=== Do this ===
Reproduce every line of all the entries below, word for word and in the same order, from the first line to the last.

===== Entries

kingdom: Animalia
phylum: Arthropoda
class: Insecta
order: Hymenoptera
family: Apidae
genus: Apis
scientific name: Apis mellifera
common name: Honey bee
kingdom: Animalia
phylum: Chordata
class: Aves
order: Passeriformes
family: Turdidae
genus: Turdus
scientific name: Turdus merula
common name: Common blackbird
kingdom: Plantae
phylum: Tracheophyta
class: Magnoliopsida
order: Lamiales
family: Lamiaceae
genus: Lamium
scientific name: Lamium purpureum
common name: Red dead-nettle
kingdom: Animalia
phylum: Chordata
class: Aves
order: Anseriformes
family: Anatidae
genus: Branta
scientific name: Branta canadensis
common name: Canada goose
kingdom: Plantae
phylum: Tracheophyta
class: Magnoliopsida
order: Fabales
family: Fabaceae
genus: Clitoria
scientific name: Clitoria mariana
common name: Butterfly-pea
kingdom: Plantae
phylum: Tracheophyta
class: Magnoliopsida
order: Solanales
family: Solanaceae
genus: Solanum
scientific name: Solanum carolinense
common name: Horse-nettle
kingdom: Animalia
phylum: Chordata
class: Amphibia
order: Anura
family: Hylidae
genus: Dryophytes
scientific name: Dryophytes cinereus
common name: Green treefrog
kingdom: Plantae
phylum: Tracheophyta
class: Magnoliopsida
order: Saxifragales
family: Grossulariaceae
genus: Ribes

==========

=== Written response ===
kingdom: Animalia
phylum: Arthropoda
class: Insecta
order: Hymenoptera
family: Apidae
genus: Apis
scientific name: Apis mellifera
common name: Honey bee
kingdom: Animalia
phylum: Chordata
class: Aves
order: Passeriformes
family: Turdidae
genus: Turdus
scientific name: Turdus merula
common name: Common blackbird
kingdom: Plantae
phylum: Tracheophyta
class: Magnoliopsida
order: Lamiales
family: Lamiaceae
genus: Lamium
scientific name: Lamium purpureum
common name: Red dead-nettle
kingdom: Animalia
phylum: Chordata
class: Aves
order: Anseriformes
family: Anatidae
genus: Branta
scientific name: Branta canadensis
common name: Canada goose
kingdom: Plantae
phylum: Tracheophyta
class: Magnoliopsida
order: Fabales
family: Fabaceae
genus: Clitoria
scientific name: Clitoria mariana
common name: Butterfly-pea
kingdom: Plantae
phylum: Tracheophyta
class: Magnoliopsida
order: Solanales
family: Solanaceae
genus: Solanum
scientific name: Solanum carolinense
common name: Horse-nettle
kingdom: Animalia
phylum: Chordata
class: Amphibia
order: Anura
family: Hylidae
genus: Dryophytes
scientific name: Dryophytes cinereus
common name: Green treefrog
kingdom: Plantae
phylum: Tracheophyta
class: Magnoliopsida
order: Saxifragales
family: Grossulariaceae
genus: Ribes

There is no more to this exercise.